● **Sezione di testo**:
<<<<
Recensione

Paolo A. PaganiniCorriere del Ticino11 November 2010

Il capostipite dei vampiri debutta a teatro

Il vampiro scritto da John William Polidori nel 1819, è il capostipite di una sterminata saga dell’orrore che, dal conte Dracula al “non morto” Nosferatu, è dilagata in uno stuolo di versioni filmiche, delle quali i cinefili sanno tutto. Un po’ meno sanno gli appassionati della prosa, essendo praticamente inesistenti le versioni teatrali. Ha provveduto a colmare la lacuna Andrea Nanni, che da Polidori ha tratto un intenso e inquietante doppio monologo. Interpretato al milanese CRT Salone dall’eclettico Silvio Castiglioni (riduzioni da classici e ricerche impegnate) ed Emanuela Villagrossi (nome celebrato nel campo della ricerca), con la regia di Giovanni Guerrieri (altalenante fra tradizione e ricerca).

Il carattere sperimentale di questi due monologhi intrecciati tra loro ha una sua originale pregnanza, soprattutto in un’angoscia sintattica, con scarti ed interruzioni, che ben si calano nelle tragiche perversioni del principe della notte.
>>>>
● **Usa le informazioni**:
1: Riassumi la recensione in due frasi.
2: Stabilisci se le seguenti affermazioni concordano con la recensione. Per ciascuna rispondi sì o no e cita le parole decisive. (a) Polidori scrisse Il vampiro nel 1819. (b) Esistono numerose versioni teatrali della saga dei vampiri. (c) La regia dello spettacolo è di Andrea Nanni.
3: Trascrivi fedelmente la parte della recensione che va da «Il capostipite dei» a «tradizione e ricerca).».

[Elementi salvati del dataset]
<<<<
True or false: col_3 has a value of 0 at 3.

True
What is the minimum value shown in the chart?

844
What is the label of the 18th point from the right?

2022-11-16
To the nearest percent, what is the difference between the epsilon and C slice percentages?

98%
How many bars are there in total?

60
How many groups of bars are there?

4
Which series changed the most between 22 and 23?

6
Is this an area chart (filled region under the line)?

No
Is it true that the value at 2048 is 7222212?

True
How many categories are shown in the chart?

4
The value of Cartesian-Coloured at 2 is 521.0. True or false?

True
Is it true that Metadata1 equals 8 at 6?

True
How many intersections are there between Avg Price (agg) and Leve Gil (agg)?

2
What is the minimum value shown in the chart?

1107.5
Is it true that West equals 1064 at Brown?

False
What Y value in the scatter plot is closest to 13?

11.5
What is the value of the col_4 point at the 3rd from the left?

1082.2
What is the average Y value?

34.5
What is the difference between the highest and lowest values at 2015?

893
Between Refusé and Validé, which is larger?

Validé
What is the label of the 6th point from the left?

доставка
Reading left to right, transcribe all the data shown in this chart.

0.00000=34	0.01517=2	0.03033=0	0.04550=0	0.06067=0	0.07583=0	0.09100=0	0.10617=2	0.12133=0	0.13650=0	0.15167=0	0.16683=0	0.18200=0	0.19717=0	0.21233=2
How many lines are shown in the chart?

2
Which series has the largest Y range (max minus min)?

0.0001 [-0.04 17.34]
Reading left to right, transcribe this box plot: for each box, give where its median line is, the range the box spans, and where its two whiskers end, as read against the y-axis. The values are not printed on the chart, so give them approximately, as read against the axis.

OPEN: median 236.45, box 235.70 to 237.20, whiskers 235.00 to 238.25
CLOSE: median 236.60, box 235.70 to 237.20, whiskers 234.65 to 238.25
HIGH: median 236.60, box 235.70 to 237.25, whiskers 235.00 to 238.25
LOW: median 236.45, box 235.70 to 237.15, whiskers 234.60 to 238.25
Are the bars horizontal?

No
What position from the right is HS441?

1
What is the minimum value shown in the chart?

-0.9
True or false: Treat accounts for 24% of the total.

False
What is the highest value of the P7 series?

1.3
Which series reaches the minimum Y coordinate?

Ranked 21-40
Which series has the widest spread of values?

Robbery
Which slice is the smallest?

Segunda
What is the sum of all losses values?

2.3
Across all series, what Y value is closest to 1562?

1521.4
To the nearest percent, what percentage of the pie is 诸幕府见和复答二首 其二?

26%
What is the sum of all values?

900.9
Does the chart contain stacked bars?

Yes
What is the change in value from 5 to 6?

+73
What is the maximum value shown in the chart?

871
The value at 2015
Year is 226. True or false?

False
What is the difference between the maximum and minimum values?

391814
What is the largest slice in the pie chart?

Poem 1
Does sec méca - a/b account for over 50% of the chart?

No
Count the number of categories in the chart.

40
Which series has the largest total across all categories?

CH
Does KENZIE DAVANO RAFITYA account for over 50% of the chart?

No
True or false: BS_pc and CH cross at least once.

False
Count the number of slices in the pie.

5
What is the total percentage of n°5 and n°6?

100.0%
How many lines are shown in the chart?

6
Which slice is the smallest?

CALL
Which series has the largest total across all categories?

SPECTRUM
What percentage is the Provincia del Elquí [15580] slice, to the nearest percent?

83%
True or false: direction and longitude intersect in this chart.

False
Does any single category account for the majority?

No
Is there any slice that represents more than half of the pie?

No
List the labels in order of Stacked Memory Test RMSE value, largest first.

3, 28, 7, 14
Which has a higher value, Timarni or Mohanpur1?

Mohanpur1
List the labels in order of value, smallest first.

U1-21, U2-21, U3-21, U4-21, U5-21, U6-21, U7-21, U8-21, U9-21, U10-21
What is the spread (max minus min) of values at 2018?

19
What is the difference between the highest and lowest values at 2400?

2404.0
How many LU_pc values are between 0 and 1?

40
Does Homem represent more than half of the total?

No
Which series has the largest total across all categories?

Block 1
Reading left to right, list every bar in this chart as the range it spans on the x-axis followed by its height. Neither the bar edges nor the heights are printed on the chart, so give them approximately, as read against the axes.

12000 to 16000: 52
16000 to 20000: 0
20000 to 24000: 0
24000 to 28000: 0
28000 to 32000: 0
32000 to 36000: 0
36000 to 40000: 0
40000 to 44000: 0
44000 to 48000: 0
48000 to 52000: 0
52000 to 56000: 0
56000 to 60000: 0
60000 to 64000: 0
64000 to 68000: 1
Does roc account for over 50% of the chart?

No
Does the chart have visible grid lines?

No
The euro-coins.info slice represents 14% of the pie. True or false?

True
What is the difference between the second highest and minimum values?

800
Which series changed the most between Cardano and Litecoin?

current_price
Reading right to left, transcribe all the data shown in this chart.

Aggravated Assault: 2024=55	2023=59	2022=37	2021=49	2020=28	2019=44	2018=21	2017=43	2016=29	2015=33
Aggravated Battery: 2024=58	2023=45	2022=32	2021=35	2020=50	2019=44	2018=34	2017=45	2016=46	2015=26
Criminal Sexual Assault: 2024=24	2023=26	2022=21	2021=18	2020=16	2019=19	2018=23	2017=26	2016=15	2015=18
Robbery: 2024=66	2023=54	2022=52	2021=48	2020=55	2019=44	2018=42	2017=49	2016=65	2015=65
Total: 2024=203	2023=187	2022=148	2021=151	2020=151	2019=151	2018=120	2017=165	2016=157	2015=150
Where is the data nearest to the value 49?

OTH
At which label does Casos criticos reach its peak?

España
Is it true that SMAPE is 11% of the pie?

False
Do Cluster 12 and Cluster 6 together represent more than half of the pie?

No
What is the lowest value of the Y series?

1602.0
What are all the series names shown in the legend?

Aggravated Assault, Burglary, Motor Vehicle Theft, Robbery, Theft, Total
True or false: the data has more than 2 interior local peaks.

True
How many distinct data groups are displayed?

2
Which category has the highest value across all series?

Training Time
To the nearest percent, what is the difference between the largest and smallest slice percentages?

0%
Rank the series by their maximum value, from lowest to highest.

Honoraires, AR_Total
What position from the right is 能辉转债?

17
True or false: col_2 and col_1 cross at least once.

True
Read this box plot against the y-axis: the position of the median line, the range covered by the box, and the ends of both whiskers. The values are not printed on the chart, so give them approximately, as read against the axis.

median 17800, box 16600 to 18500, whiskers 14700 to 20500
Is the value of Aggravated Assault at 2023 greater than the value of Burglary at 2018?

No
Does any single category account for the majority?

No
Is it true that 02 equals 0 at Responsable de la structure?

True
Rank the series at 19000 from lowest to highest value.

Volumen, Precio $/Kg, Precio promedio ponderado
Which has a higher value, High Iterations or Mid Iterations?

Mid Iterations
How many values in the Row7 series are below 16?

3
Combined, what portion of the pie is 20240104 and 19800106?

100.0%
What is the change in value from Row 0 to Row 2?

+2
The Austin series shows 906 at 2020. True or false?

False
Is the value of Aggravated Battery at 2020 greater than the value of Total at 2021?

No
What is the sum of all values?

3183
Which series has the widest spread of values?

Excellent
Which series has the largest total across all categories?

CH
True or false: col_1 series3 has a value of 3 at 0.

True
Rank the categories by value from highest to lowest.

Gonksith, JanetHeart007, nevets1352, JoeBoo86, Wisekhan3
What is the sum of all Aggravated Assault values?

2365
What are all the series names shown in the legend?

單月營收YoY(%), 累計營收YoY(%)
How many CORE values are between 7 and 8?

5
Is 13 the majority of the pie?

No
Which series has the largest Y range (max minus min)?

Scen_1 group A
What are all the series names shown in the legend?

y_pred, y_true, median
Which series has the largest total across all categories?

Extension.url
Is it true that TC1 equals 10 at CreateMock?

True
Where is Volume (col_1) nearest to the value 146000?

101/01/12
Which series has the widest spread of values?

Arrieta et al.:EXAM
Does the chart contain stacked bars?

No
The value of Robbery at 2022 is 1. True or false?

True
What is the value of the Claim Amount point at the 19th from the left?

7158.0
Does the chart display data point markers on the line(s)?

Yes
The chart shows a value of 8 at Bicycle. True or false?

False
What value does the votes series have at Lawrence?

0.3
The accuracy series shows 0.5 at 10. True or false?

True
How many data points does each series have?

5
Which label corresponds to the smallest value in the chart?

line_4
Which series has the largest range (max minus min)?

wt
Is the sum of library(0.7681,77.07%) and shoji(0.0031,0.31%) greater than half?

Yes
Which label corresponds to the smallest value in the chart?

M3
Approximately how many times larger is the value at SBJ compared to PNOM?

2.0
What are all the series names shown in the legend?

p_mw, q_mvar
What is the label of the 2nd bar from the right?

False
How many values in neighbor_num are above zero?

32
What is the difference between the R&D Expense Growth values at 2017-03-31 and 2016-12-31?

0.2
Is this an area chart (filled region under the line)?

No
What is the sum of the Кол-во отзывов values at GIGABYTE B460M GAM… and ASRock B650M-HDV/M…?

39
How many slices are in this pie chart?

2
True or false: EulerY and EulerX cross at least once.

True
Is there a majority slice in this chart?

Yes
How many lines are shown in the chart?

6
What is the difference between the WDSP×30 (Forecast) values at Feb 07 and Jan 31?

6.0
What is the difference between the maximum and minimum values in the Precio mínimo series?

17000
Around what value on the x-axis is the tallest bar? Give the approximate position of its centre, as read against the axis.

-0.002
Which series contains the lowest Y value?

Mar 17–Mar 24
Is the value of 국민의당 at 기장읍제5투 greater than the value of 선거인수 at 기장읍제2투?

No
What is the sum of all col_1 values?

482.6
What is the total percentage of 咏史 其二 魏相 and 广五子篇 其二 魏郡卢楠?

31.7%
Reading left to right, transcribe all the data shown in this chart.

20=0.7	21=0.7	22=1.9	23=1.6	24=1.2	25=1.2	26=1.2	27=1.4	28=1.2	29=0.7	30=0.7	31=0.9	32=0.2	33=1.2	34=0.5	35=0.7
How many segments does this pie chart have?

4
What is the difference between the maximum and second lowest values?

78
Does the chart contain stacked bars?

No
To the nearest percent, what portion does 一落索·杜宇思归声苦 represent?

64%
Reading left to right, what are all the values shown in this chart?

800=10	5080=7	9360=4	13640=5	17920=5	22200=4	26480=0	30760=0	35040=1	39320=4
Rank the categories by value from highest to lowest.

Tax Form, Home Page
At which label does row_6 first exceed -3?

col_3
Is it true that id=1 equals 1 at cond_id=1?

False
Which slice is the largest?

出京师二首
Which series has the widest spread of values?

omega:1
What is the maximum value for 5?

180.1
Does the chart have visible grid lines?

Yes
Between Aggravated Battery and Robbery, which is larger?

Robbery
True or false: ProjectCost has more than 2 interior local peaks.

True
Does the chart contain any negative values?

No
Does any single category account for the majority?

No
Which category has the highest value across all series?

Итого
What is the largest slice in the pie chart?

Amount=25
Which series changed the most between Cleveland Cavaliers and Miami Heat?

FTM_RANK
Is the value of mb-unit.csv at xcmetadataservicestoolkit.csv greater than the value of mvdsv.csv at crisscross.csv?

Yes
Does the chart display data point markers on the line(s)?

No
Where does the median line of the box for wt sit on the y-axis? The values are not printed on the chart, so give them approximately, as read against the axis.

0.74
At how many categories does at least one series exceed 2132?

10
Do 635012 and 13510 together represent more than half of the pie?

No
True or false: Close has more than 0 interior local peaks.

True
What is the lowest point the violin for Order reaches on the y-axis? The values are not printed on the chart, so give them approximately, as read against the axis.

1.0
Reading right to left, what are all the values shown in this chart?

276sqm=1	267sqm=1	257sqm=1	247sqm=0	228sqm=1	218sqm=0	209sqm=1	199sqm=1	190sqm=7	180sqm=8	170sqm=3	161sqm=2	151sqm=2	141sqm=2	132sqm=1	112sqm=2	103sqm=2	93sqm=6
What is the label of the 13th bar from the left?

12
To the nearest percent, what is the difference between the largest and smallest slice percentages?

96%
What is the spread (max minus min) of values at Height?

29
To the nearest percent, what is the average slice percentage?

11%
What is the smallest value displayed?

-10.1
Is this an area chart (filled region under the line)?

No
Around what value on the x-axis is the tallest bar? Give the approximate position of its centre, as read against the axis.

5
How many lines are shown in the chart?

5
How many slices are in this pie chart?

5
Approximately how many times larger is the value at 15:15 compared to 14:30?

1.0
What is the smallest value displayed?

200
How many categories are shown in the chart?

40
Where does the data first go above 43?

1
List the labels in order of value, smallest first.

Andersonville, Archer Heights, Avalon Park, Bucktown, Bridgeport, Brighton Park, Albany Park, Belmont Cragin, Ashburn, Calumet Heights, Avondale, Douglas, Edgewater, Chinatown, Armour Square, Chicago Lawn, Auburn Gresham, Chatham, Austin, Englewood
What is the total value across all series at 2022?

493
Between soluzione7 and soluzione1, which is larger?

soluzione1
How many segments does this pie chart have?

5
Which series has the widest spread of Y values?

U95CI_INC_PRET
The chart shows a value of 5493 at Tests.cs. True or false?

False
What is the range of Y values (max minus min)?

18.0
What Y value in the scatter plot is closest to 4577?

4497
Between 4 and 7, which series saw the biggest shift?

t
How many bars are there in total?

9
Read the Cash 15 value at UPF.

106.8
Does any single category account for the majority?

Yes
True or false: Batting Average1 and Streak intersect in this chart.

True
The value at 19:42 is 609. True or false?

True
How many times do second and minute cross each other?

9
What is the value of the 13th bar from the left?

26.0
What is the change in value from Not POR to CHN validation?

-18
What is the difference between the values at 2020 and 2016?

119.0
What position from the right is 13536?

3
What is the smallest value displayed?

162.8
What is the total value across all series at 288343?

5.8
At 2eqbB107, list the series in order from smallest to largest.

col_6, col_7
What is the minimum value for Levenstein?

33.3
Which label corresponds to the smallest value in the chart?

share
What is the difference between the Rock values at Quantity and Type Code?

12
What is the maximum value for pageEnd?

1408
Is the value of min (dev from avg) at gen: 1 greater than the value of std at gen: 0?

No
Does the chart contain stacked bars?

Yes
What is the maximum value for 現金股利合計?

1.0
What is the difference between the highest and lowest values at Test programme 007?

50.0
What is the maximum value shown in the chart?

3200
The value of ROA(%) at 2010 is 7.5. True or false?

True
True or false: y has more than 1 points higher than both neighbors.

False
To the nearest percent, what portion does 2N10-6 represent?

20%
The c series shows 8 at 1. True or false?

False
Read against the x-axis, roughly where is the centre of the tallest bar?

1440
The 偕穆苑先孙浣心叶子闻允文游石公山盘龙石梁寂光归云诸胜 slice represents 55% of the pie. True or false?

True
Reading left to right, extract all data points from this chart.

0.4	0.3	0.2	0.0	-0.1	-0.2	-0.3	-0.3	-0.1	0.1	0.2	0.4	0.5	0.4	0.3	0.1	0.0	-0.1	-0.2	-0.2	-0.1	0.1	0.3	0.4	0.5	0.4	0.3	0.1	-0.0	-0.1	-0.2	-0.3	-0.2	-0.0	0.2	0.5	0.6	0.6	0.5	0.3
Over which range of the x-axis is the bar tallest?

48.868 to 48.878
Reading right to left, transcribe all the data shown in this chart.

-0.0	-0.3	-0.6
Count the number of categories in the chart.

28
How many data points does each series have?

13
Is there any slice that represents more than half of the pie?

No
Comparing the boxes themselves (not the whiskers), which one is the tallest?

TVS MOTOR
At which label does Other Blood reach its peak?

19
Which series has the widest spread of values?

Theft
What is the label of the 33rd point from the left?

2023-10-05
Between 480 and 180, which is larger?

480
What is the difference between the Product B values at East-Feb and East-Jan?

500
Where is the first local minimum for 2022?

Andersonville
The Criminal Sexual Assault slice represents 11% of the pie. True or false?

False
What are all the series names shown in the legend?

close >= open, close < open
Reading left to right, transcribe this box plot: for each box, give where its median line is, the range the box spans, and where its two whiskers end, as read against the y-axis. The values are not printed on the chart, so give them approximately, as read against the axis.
>>>>
● **Le soluzioni**:
1: La recensione presenta la versione teatrale de Il vampiro di John William Polidori, capostipite di una sterminata saga dell'orrore, da cui Andrea Nanni ha tratto un doppio monologo per colmare la quasi totale assenza di versioni teatrali. Lo spettacolo, interpretato al CRT Salone di Milano da Silvio Castiglioni ed Emanuela Villagrossi con la regia di Giovanni Guerrieri, ha un carattere sperimentale che si esprime in un'angoscia sintattica fatta di scarti e interruzioni.

2:
(a) Sì: «Il vampiro scritto da John William Polidori nel 1819».
(b) No: «essendo praticamente inesistenti le versioni teatrali».
(c) No: «con la regia di Giovanni Guerrieri».

3:
Il capostipite dei vampiri debutta a teatro

Il vampiro scritto da John William Polidori nel 1819, è il capostipite di una sterminata saga dell’orrore che, dal conte Dracula al “non morto” Nosferatu, è dilagata in uno stuolo di versioni filmiche, delle quali i cinefili sanno tutto. Un po’ meno sanno gli appassionati della prosa, essendo praticamente inesistenti le versioni teatrali. Ha provveduto a colmare la lacuna Andrea Nanni, che da Polidori ha tratto un intenso e inquietante doppio monologo. Interpretato al milanese CRT Salone dall’eclettico Silvio Castiglioni (riduzioni da classici e ricerche impegnate) ed Emanuela Villagrossi (nome celebrato nel campo della ricerca), con la regia di Giovanni Guerrieri (altalenante fra tradizione e ricerca).